* [Apply what you read]:
1 – According to the onion dip excerpt, in which cookbook and on what page was the pan-fried onion dip recipe first published?
2 – In the onion dip excerpt, turn the paragraph beginning "One look at her onion dip recipe" into a short bulleted list that keeps its main facts.
3 – From the onion dip excerpt, return the part that opens with the words containing "2 large yellow" and closes with "onions to cool.".

* [Excerpt to read]:
Ina even gave tips on how to set up the spread for your guests, writing, “When I’m serving a big group of friends, I like to set up a buffet table with food and pitchers of drinks, and everyone can just help themselves. I don’t watch football, but I love the watch party that goes with it!”

One look at her onion dip recipe and you can see why it’s popular. It’s packed with spices and layers of flavor. The original recipe for her pan-fried onion dip was first published in the 1999 Barefoot Contessa Cookbook, found on page 53. The Jalapeño Margaritas are featured in a different recipe book—Make It Ahead, on page 26. The recipe has also previously been shared on Food Network and TODAY.

Want to make it yourself? We included the recipe below. Want to serve something like it but don’t actually want to make it? Check out our picks for the best French onion dip you can buy at the store and the best Margarita mix (spicy mixes included).

The Barefoot Contessa’s Pan-Fried Onion Dip

2 large yellow onions
4 tablespoons unsalted butter
1/4 cup vegetable oil
1/4 teaspoon ground cayenne pepper
1 teaspoon kosher salt
1/2 teaspoon freshly ground black pepper
4 ounces cream cheese, at room temperature
1/2 cup sour cream
1/2 cup good mayonnaise

  • Cut the onions in half, and then slice them into 1/8-inch-thick half-rounds. (You will have about 3 cups of onions.)
  • Heat the butter and oil in a large sauté pan on medium heat. Add the onions, cayenne, salt, and pepper, and sauté for 10 minutes. Reduce the heat to medium-low and cook, stirring occasionally, for 20 more minutes, until the onions are browned and caramelized. Allow the onions to cool.

* [Data extract]:

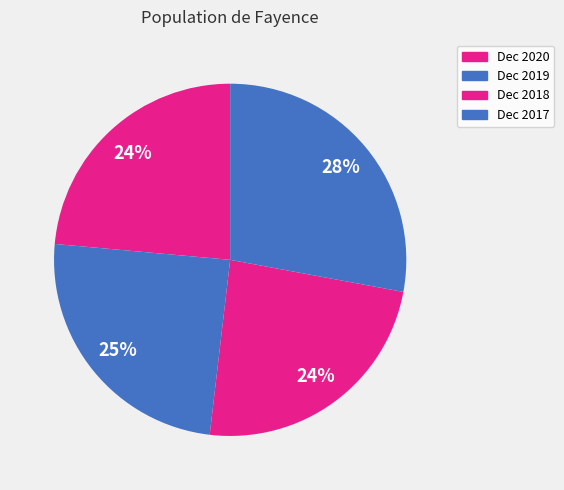

Count the number of slices in the pie.

4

* [Your written answers]:
1 – It was first published in the 1999 Barefoot Contessa Cookbook, on page 53.

2 –
- The onion dip recipe is popular because it is packed with spices and layers of flavor.
- The original pan-fried onion dip recipe first appeared in the 1999 Barefoot Contessa Cookbook, on page 53.
- The Jalapeño Margaritas appear in a different book, Make It Ahead, on page 26.
- The recipe has also been shared on Food Network and TODAY.

3 –
2 large yellow onions
4 tablespoons unsalted butter
1/4 cup vegetable oil
1/4 teaspoon ground cayenne pepper
1 teaspoon kosher salt
1/2 teaspoon freshly ground black pepper
4 ounces cream cheese, at room temperature
1/2 cup sour cream
1/2 cup good mayonnaise

  • Cut the onions in half, and then slice them into 1/8-inch-thick half-rounds. (You will have about 3 cups of onions.)
  • Heat the butter and oil in a large sauté pan on medium heat. Add the onions, cayenne, salt, and pepper, and sauté for 10 minutes. Reduce the heat to medium-low and cook, stirring occasionally, for 20 more minutes, until the onions are browned and caramelized. Allow the onions to cool.